BFI Classics: Blackmail

Author: Tom Ryall.

Any number of Hitchcock’s films could be included in the BFI Film Classics series (and indeed a number of them have); even his pre-Hollywood thirties films, such as The 39 Steps (1935) or The Lady Vanishes (1938), but included here is not so much a seminal Hitchcock film (important within his oeuvre as it is) so much as the very first British sound film – Blackmail. Made in 1929, two years after the first partial sound film, The Jazz Singer Ryall explores how Hitchcock used sound, how he took ownership of the production and its critical impact at the time. Ryall, a writer who has also written a history of Hitch’s oft ignored British films in his book, ‘Alfred Hitchcock and the British Cinema’ clearly has an academic understanding of Hitchcock in the context of both the development of sound and his place in British cinema before his better known Hollywood films after his departure for America in 1940. Ryall spends a good portion of the book analysing the films critical reception on its release, both in the UK and the USA.

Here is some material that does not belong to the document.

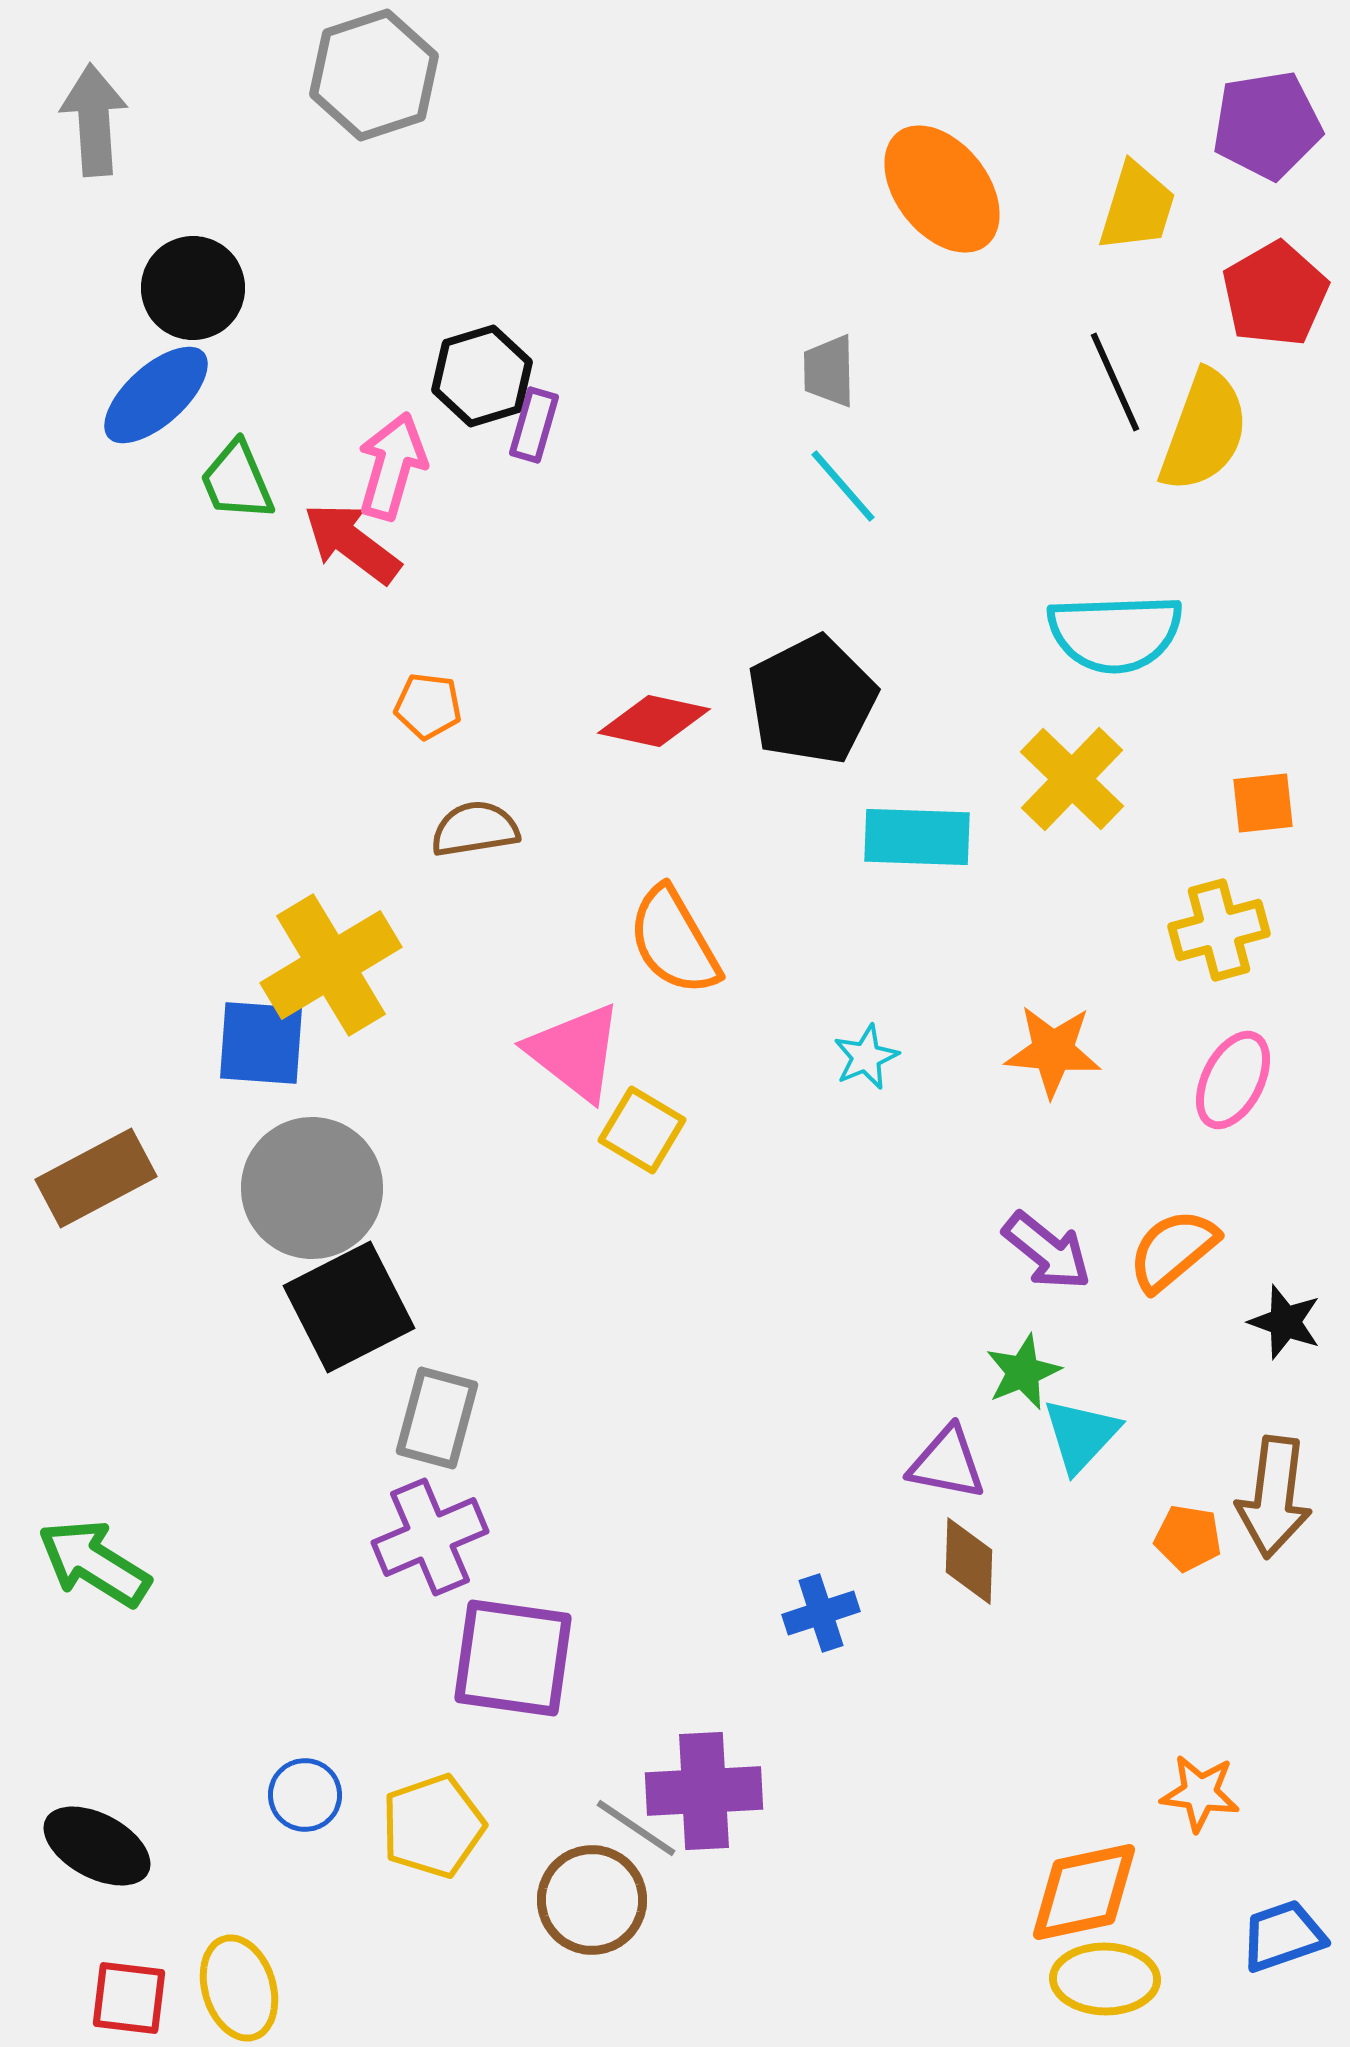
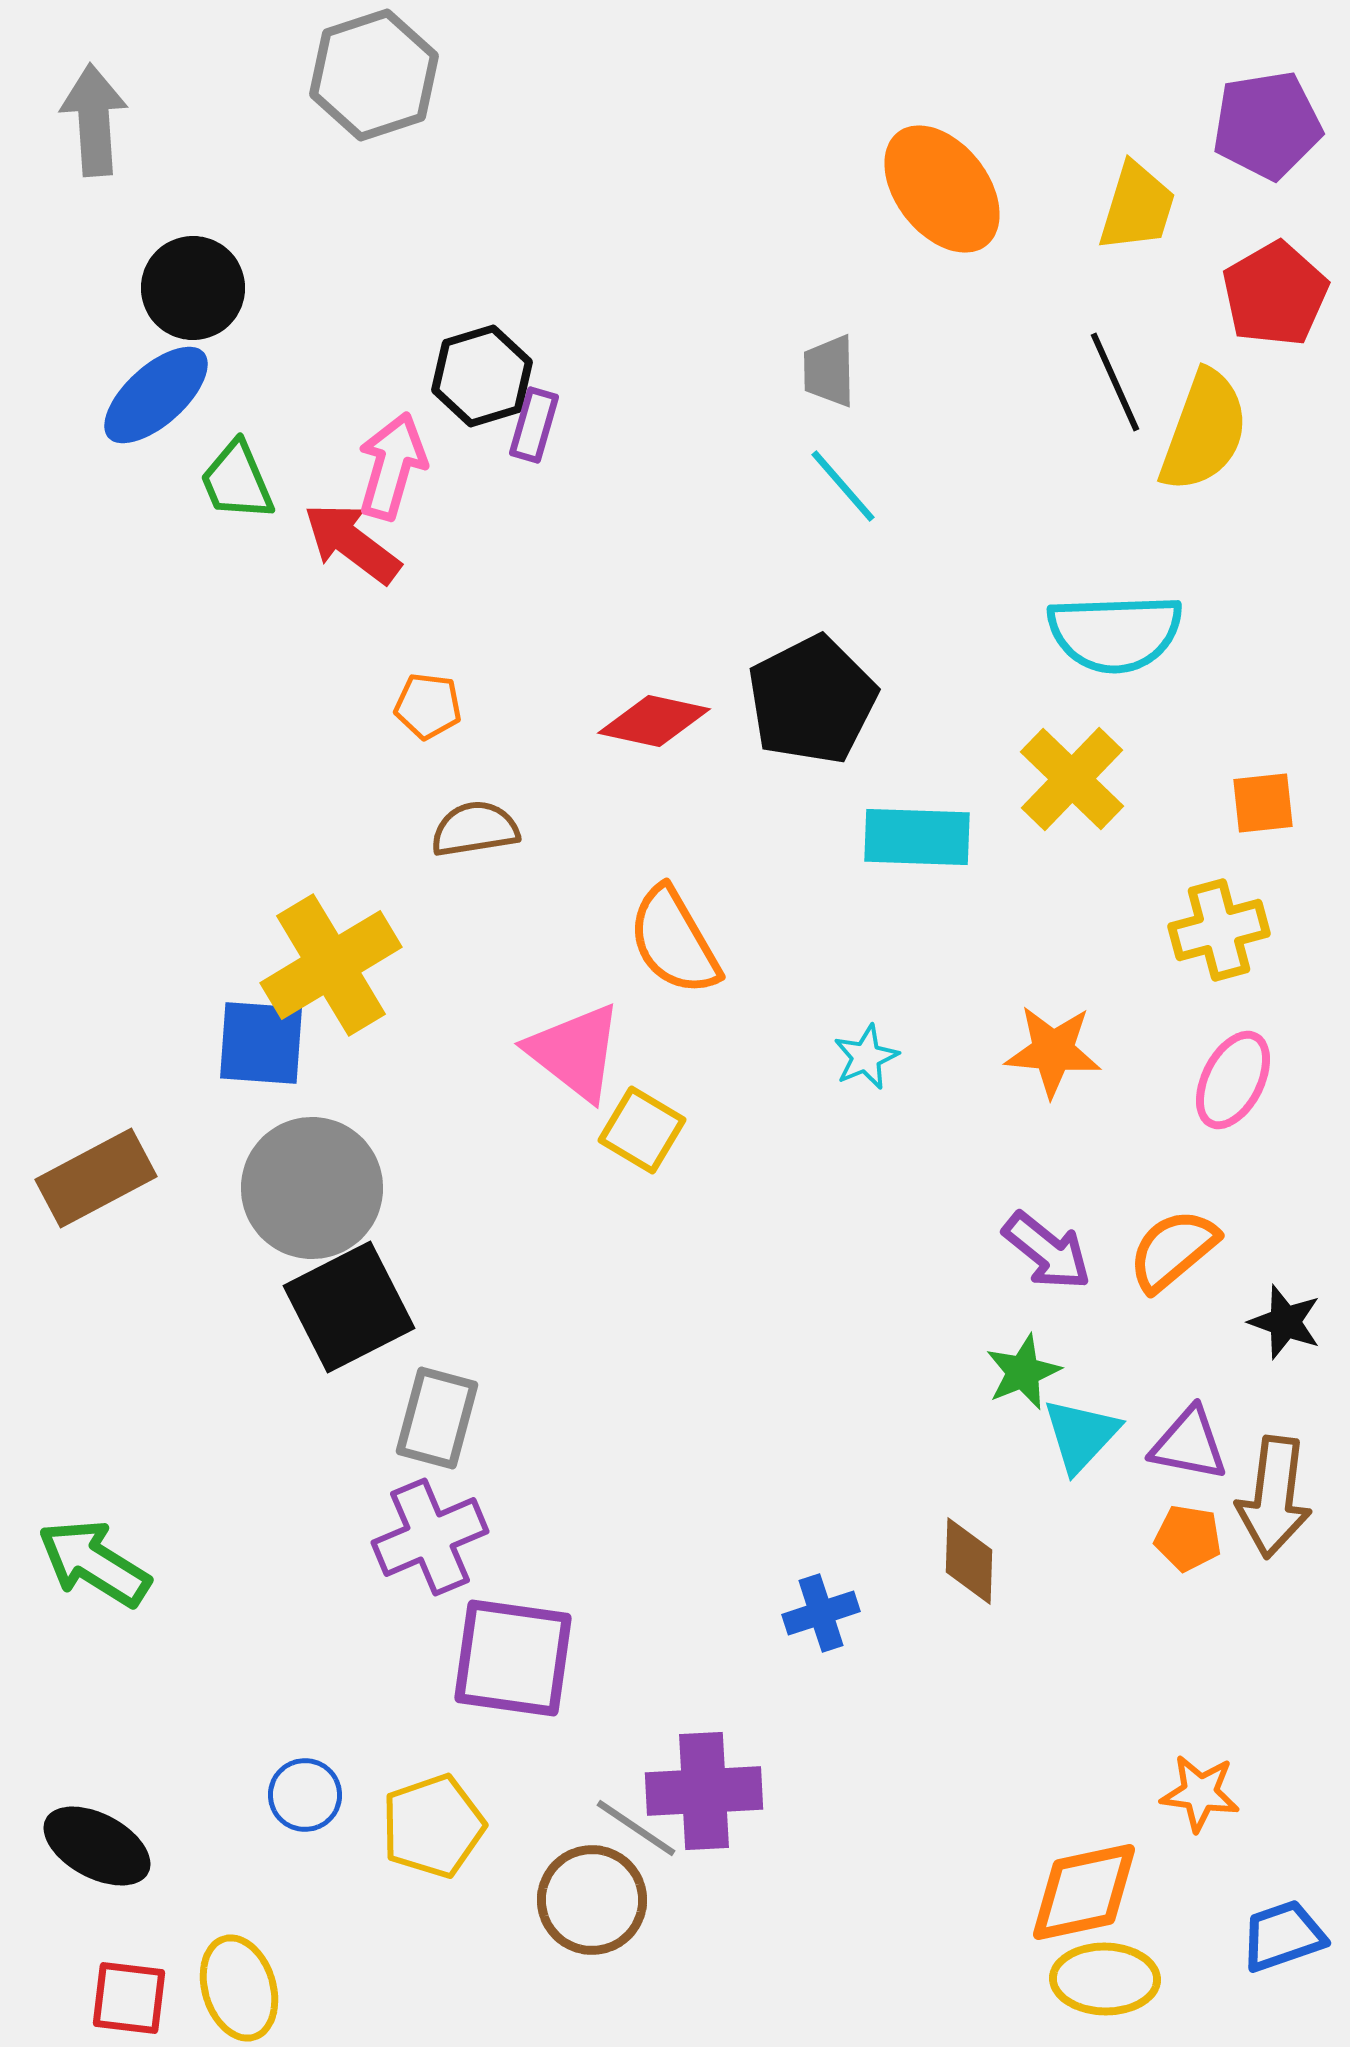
purple triangle at (947, 1463): moved 242 px right, 19 px up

The story is quite a simple one about a greengrocer’s daughter with two gentleman suitors: a police detective and an artist. She surreptitiously agrees to dump the policeman and ends up at the artist’s studio (to see his etchings?) who then attempts to rape, leading her to grab a carving knife and kill him. Fleeing the scene of the crime she is spotted by someone lurking (in the shadows) outside. When the body is discovered the policeman on the case happens to be her other boyfriend who realizes that it was her committed the crime on discovering her glove but keeps the evidence to himself. The next morning he confronts her and a short while later they are interrupted by the man who saw her leave the scene who proceeds to blackmail the pair.

What Ryall ignores in his study is the second silent version of the film (as only a relatively small percentage had converted their theatres to sound), even less seen than the sound one and how different the two versions are and how much more it resembles the Expressionist cinema that had been coming from Germany throughout the twenties (Hitchcock shot his first films in Germany and must have been well aware of the artistic impact of twenties German cinema), although Ryall does mention German Expressionism’s obsession with shadows and staircases and how these motifs are used for effect in Blackmail. He also only mentions in passing the different ending Hitchcock had originally intended for the film in which Alice is finally caught and her detective boyfriend through duty bangs her up in a cell. When a policeman then asks if he is going out with Alice that night, his reply is “not tonight” and instead a happier ending for the protagonists is substituted.

Aside from the contemporary critiques, he does spend time analysing the documentary aspects of the opening (silent) scene and the famous use of dialogue in the ‘knife’ conversation, demonstrating how Hitchcock as an artist uses sound to powerful effect in creating drama and suspense. In this sense Ryall establishes Hitchcock’s importance as a director on the cutting edge of cinematic innovation and how this film deservedly over the overrated The Jazz Singer is worthy of study about early innovations of sound technique and artistry.